Reset vs Virtual Machines (Max Payload Size) - tenstorrent/tt-kmd GitHub Wiki

Each PCIe device has a Max Payload Size setting. Devices must not generate packets larger than their MPS and must reject inbound packets larger than their MPS as Malformed TLPs. Malformed TLP errors may trigger a system reboot. Any devices that communicate using DMA (including the root complex) must agree on MPS. The specified power-on value for MPS is 128B, but the system firmware and Linux kernel may increase MPS for performance.

KVM-qemu virtualizes the guest’s view of MPS. Guests can’t write MPS and read a cached value that may not match current hardware.

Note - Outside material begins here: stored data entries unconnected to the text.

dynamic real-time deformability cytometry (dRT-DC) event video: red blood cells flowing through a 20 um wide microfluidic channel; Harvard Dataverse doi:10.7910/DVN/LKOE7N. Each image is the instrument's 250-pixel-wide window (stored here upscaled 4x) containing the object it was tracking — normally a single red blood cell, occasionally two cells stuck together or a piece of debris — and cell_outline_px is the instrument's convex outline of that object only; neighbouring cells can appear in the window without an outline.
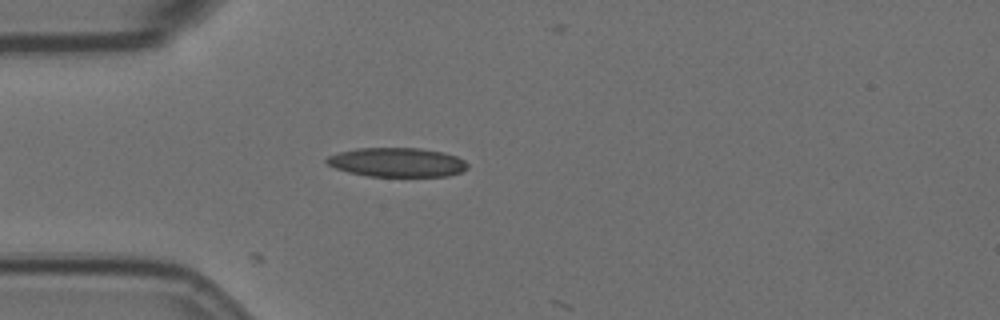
{"species": "Egyptian fruit bat (a non-hibernating species)", "species_latin": "Rousettus aegyptiacus", "temperature_condition": "room temperature", "stored_images_in_passage": 8, "camera_frame_rate_fps": 3000, "um_per_image_px": 0.085, "animal": {"sex": "female"}, "frame": {"image": 1, "passage_image": 8, "time_ms": 2.333, "image_size_px": [1000, 320], "cell_outline_px": [[468, 168], [460, 172], [448, 176], [368, 176], [348, 172], [336, 168], [328, 164], [324, 160], [328, 156], [340, 152], [356, 148], [420, 148], [444, 152], [456, 156], [464, 160], [468, 164]], "centroid_in_image_um": [33.76, 13.79], "position_along_channel_um": 51.2, "area_um2": 23.93}}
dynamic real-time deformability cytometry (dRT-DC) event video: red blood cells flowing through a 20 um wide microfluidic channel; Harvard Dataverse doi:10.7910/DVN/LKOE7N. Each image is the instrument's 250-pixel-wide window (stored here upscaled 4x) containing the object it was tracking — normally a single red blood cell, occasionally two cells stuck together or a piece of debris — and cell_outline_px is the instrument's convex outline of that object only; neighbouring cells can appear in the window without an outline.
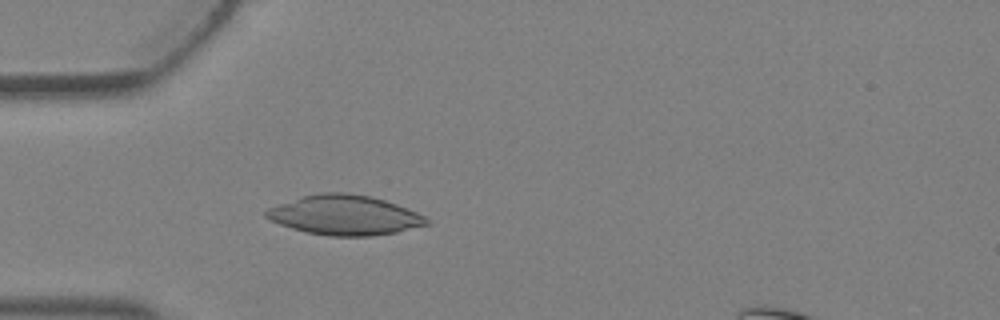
{"species": "Egyptian fruit bat (a non-hibernating species)", "species_latin": "Rousettus aegyptiacus", "temperature_condition": "warm", "stored_images_in_passage": 4, "camera_frame_rate_fps": 3000, "um_per_image_px": 0.085, "animal": {"sex": "female"}, "frame": {"image": 1, "passage_image": 4, "time_ms": 1.0, "image_size_px": [1000, 320], "cell_outline_px": [[432, 224], [396, 232], [372, 236], [328, 236], [308, 232], [292, 228], [280, 224], [264, 216], [264, 212], [268, 208], [304, 196], [320, 192], [348, 192], [372, 196], [396, 204], [416, 212], [432, 220]], "centroid_in_image_um": [29.35, 18.29], "position_along_channel_um": 55.7, "area_um2": 37.11}}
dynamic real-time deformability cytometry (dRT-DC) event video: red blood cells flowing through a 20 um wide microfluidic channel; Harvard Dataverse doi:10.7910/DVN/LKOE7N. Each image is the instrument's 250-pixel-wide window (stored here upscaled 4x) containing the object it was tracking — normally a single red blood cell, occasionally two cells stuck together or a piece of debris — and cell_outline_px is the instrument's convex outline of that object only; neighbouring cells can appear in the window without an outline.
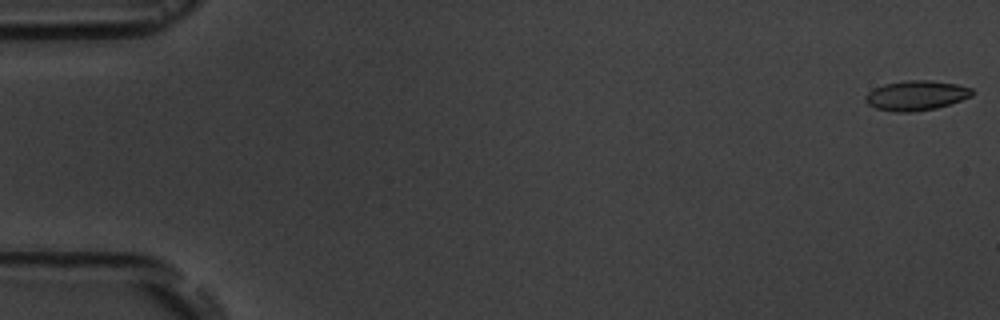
{"species": "common noctule bat (a hibernating species)", "species_latin": "Nyctalus noctula", "temperature_condition": "room temperature", "stored_images_in_passage": 5, "camera_frame_rate_fps": 3000, "um_per_image_px": 0.085, "animal": {"sex": "male", "body_mass_g": 19.5, "forearm_length_mm": 54.6}, "frame": {"image": 1, "passage_image": 1, "time_ms": 0.0, "image_size_px": [1000, 320], "cell_outline_px": [[976, 92], [972, 96], [936, 108], [912, 112], [892, 112], [876, 108], [868, 104], [864, 100], [864, 96], [868, 92], [884, 84], [904, 80], [932, 80], [956, 84], [972, 88]], "centroid_in_image_um": [77.87, 8.11], "position_along_channel_um": 7.1, "area_um2": 18.61}}
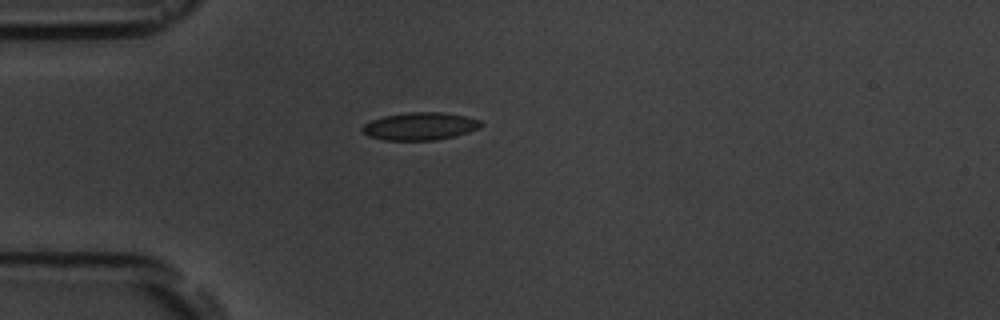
{"frame": {"image": 2, "passage_image": 5, "time_ms": 5.0, "image_size_px": [1000, 320], "cell_outline_px": [[484, 124], [480, 128], [468, 132], [436, 140], [384, 140], [368, 136], [360, 132], [360, 128], [364, 124], [372, 120], [384, 116], [408, 112], [444, 112], [464, 116], [480, 120]], "centroid_in_image_um": [35.67, 10.73], "position_along_channel_um": 49.3, "area_um2": 19.19}}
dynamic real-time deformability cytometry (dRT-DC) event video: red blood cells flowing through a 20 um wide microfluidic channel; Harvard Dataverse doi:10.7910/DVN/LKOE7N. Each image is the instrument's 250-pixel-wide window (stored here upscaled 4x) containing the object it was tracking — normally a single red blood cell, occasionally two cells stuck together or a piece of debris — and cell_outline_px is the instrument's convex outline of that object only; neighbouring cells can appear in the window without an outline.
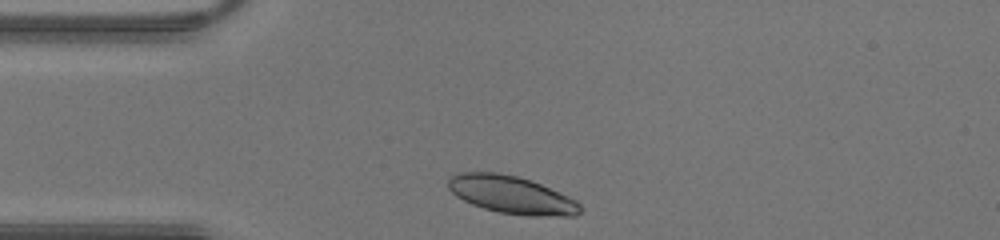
{"species": "human", "species_latin": "Homo sapiens", "temperature_condition": "warm", "stored_images_in_passage": 25, "camera_frame_rate_fps": 3000, "um_per_image_px": 0.085, "donor": {"sex": "male"}, "frame": {"image": 1, "passage_image": 1, "time_ms": 0.0, "image_size_px": [1000, 240], "cell_outline_px": [[584, 208], [576, 216], [528, 216], [500, 212], [484, 208], [472, 204], [456, 196], [448, 188], [448, 180], [456, 172], [496, 172], [516, 176], [540, 184], [568, 196], [576, 200]], "centroid_in_image_um": [43.49, 16.57], "position_along_channel_um": 41.5, "area_um2": 28.9}}
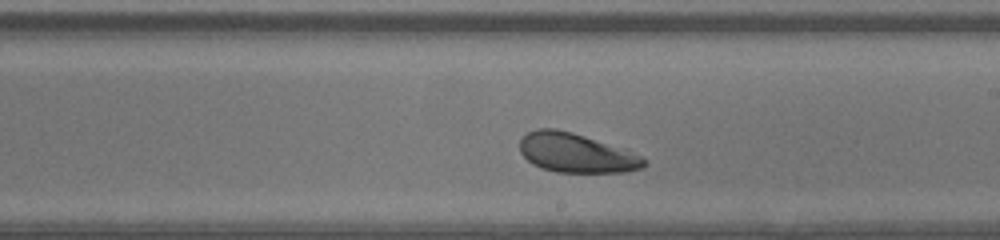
{"frame": {"image": 2, "passage_image": 15, "time_ms": 4.667, "image_size_px": [1000, 240], "cell_outline_px": [[648, 164], [644, 168], [624, 172], [556, 172], [540, 168], [532, 164], [520, 152], [520, 140], [528, 132], [536, 128], [556, 128], [572, 132], [584, 136], [640, 156], [648, 160]], "centroid_in_image_um": [48.93, 13.01], "position_along_channel_um": 240.1, "area_um2": 28.09}}
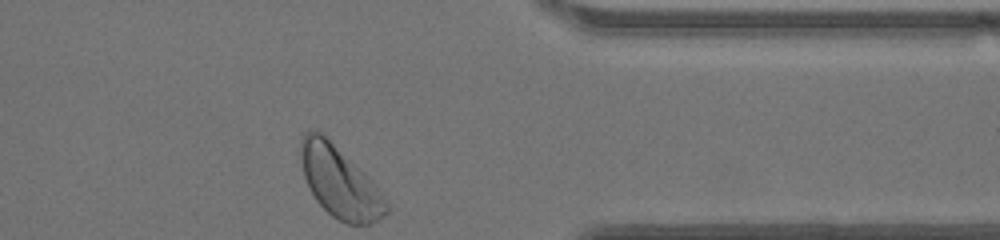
{"frame": {"image": 3, "passage_image": 25, "time_ms": 8.0, "image_size_px": [1000, 240], "cell_outline_px": [[388, 212], [384, 216], [368, 224], [348, 224], [332, 216], [316, 200], [304, 176], [300, 160], [300, 140], [304, 132], [320, 132], [364, 172], [380, 192], [388, 204]], "centroid_in_image_um": [28.86, 15.49], "position_along_channel_um": 382.5, "area_um2": 34.62}}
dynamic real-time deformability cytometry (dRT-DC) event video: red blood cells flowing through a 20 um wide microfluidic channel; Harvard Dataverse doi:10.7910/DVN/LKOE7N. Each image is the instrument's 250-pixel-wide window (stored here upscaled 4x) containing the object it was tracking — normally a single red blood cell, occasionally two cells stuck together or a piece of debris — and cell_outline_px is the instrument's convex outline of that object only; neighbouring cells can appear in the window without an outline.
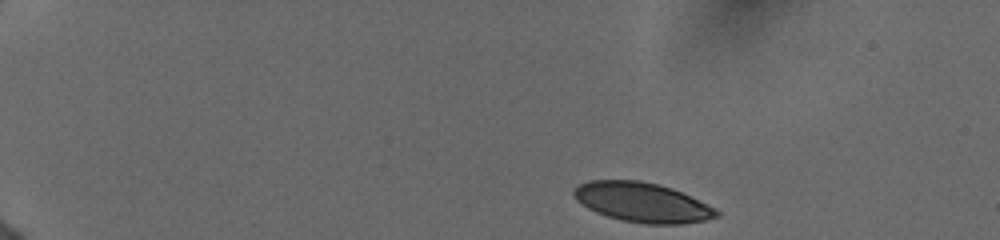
{"species": "human", "species_latin": "Homo sapiens", "temperature_condition": "cold", "stored_images_in_passage": 22, "camera_frame_rate_fps": 3000, "um_per_image_px": 0.085, "donor": {"sex": "female"}, "frame": {"image": 1, "passage_image": 1, "time_ms": 0.0, "image_size_px": [1000, 240], "cell_outline_px": [[720, 216], [704, 220], [684, 224], [648, 224], [624, 220], [608, 216], [596, 212], [588, 208], [576, 200], [572, 192], [580, 184], [588, 180], [640, 180], [672, 188], [716, 208], [720, 212]], "centroid_in_image_um": [54.61, 17.2], "position_along_channel_um": 30.4, "area_um2": 32.71}}
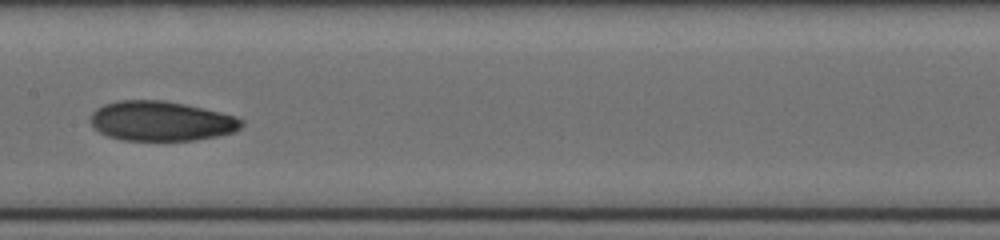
{"frame": {"image": 2, "passage_image": 12, "time_ms": 7.0, "image_size_px": [1000, 240], "cell_outline_px": [[244, 124], [236, 132], [216, 136], [192, 140], [120, 140], [108, 136], [92, 128], [88, 120], [92, 112], [96, 108], [104, 104], [120, 100], [164, 100], [184, 104], [220, 112], [236, 116], [244, 120]], "centroid_in_image_um": [13.67, 10.29], "position_along_channel_um": 193.7, "area_um2": 35.26}}
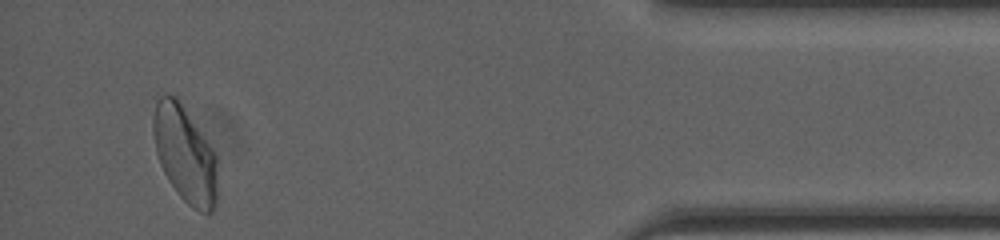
{"frame": {"image": 3, "passage_image": 22, "time_ms": 14.0, "image_size_px": [1000, 240], "cell_outline_px": [[216, 204], [212, 212], [200, 212], [192, 208], [180, 196], [168, 180], [160, 164], [156, 152], [152, 132], [152, 120], [156, 104], [160, 96], [164, 92], [176, 96], [204, 136], [212, 148], [216, 156]], "centroid_in_image_um": [15.69, 13.1], "position_along_channel_um": 419.5, "area_um2": 35.89}, "authors_computed_cell_mechanics": {"area_um2": 34.0442, "velocity_mm_per_s": 3.9026, "shape_relaxation_time_tau1_ms": 4.5932, "shape_relaxation_time_tau2_ms": 2.3773, "deformation_change_tau1": 0.1357, "deformation_change_tau2": 0.0757}}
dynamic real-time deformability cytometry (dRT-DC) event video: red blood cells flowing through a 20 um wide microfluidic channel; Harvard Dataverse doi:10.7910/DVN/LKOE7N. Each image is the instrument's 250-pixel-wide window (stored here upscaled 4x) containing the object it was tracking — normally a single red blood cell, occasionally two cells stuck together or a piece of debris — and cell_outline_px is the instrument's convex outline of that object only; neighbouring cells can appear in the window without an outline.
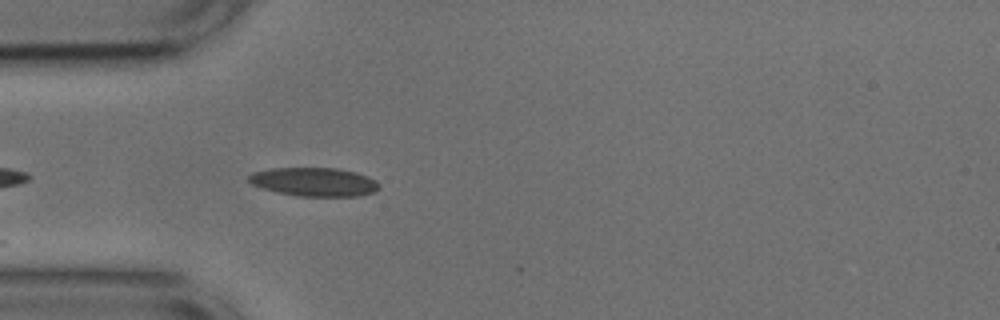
{"species": "common noctule bat (a hibernating species)", "species_latin": "Nyctalus noctula", "temperature_condition": "cold", "stored_images_in_passage": 19, "camera_frame_rate_fps": 3000, "um_per_image_px": 0.085, "animal": {"sex": "male", "body_mass_g": 17.9, "forearm_length_mm": 54.2}, "frame": {"image": 1, "passage_image": 1, "time_ms": 0.0, "image_size_px": [1000, 320], "cell_outline_px": [[380, 188], [376, 192], [356, 196], [296, 196], [276, 192], [252, 184], [248, 180], [248, 176], [252, 172], [268, 168], [336, 168], [356, 172], [368, 176], [376, 180], [380, 184]], "centroid_in_image_um": [26.73, 15.46], "position_along_channel_um": 58.3, "area_um2": 21.96}}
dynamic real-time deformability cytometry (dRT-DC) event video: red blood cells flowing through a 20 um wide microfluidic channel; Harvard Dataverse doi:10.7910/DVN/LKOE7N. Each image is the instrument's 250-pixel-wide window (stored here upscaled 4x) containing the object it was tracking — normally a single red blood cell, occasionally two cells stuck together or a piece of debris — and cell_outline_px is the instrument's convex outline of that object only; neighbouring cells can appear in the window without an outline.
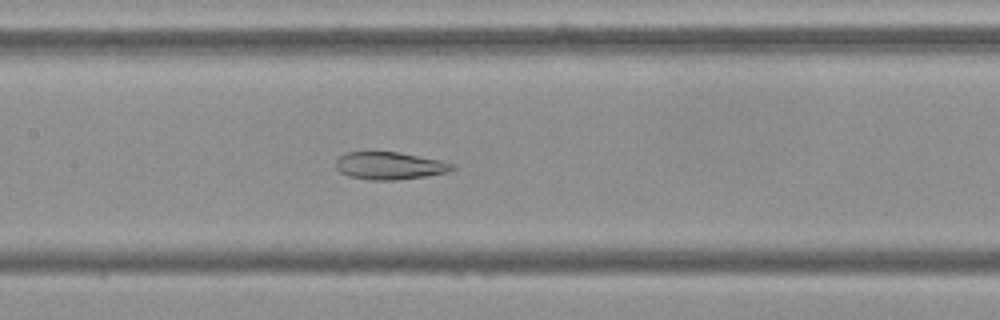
{"species": "Egyptian fruit bat (a non-hibernating species)", "species_latin": "Rousettus aegyptiacus", "temperature_condition": "cold", "stored_images_in_passage": 54, "camera_frame_rate_fps": 3000, "um_per_image_px": 0.085, "frame": {"image": 1, "passage_image": 25, "time_ms": 8.0, "image_size_px": [1000, 320], "cell_outline_px": [[456, 168], [448, 172], [424, 176], [396, 180], [368, 180], [348, 176], [340, 172], [336, 168], [336, 160], [344, 152], [400, 152], [444, 160], [456, 164]], "centroid_in_image_um": [33.16, 14.08], "position_along_channel_um": 174.2, "area_um2": 18.96}}
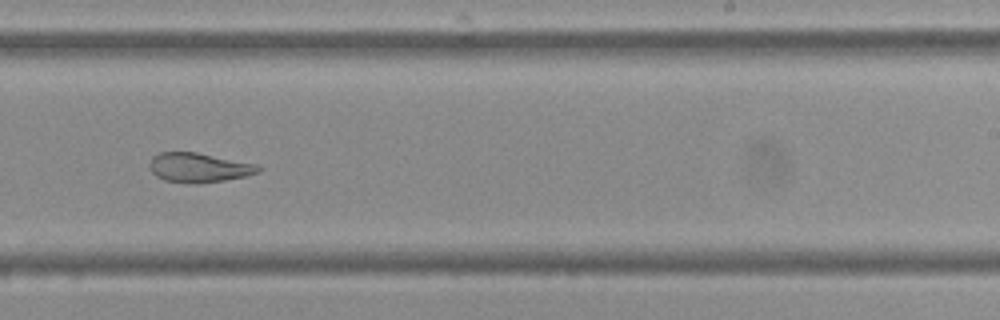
{"frame": {"image": 2, "passage_image": 33, "time_ms": 10.667, "image_size_px": [1000, 320], "cell_outline_px": [[264, 168], [260, 172], [248, 176], [224, 180], [192, 184], [164, 180], [156, 176], [148, 168], [148, 164], [152, 156], [160, 152], [196, 152], [256, 164]], "centroid_in_image_um": [16.89, 14.25], "position_along_channel_um": 272.1, "area_um2": 18.84}}
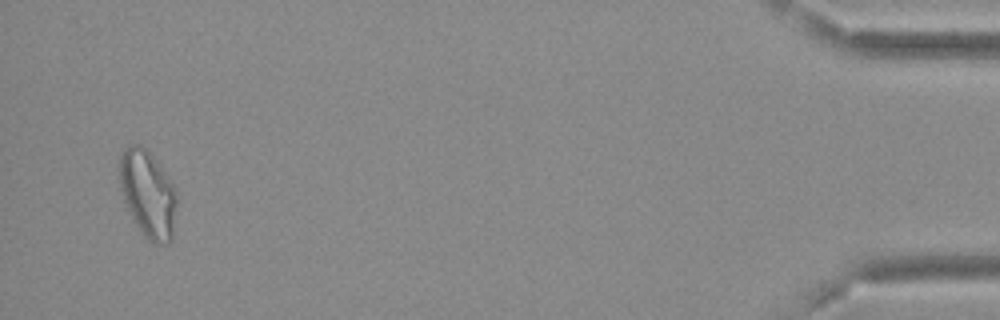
{"frame": {"image": 3, "passage_image": 52, "time_ms": 17.0, "image_size_px": [1000, 320], "cell_outline_px": [[176, 208], [172, 240], [168, 244], [156, 244], [148, 240], [140, 232], [132, 220], [128, 212], [120, 192], [116, 168], [120, 156], [124, 148], [128, 144], [140, 144], [160, 164], [176, 188]], "centroid_in_image_um": [12.52, 16.48], "position_along_channel_um": 422.7, "area_um2": 30.06}, "authors_computed_cell_mechanics": {"area_um2": 23.2067, "velocity_mm_per_s": 3.679, "shape_relaxation_time_tau1_ms": null, "shape_relaxation_time_tau2_ms": 2.0354, "deformation_change_tau1": null, "deformation_change_tau2": 0.0975}}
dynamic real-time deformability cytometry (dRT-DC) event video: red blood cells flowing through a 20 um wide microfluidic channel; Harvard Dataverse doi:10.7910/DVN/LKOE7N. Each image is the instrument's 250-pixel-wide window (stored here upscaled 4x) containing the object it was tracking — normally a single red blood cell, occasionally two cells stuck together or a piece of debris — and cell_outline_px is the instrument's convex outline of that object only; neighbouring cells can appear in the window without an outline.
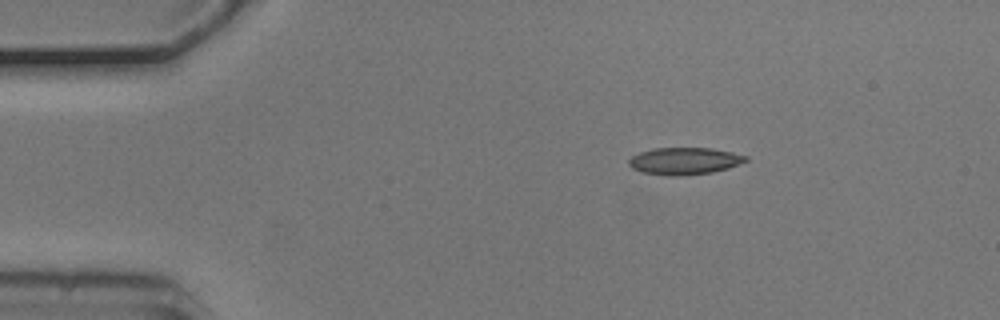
{"species": "common noctule bat (a hibernating species)", "species_latin": "Nyctalus noctula", "temperature_condition": "cold", "stored_images_in_passage": 3, "camera_frame_rate_fps": 3000, "um_per_image_px": 0.085, "animal": {"sex": "male", "body_mass_g": 20.5, "forearm_length_mm": 52.5}, "frame": {"image": 1, "passage_image": 1, "time_ms": 0.0, "image_size_px": [1000, 320], "cell_outline_px": [[748, 160], [728, 168], [712, 172], [676, 176], [668, 176], [640, 172], [632, 168], [628, 164], [628, 160], [632, 156], [640, 152], [652, 148], [712, 148], [732, 152], [748, 156]], "centroid_in_image_um": [58.15, 13.68], "position_along_channel_um": 26.9, "area_um2": 18.5}}
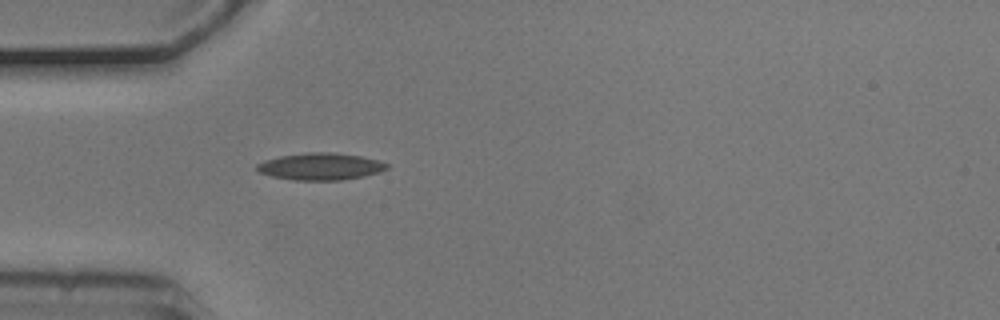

When we power-cycle reset within a VM, MPS is reset to the power-on default which may not match the RC MPS. When the device performs a large DMA read, the RC will split the response according to its MPS which now exceeds the device MPS causing errors.

To resolve this, KMD will save and restore MPS around resets using special methods to bypass the hypervisor. In particular, MPS can also be accessed through the PCIe controller’s DBI interface.

On Wormhole we can enable DBI using scratch registers and perform a NOC loopback access.

On Blackhole there is a permanently-mapped DBI aperture (outbound TLB) that can be accessed via NOC loopback.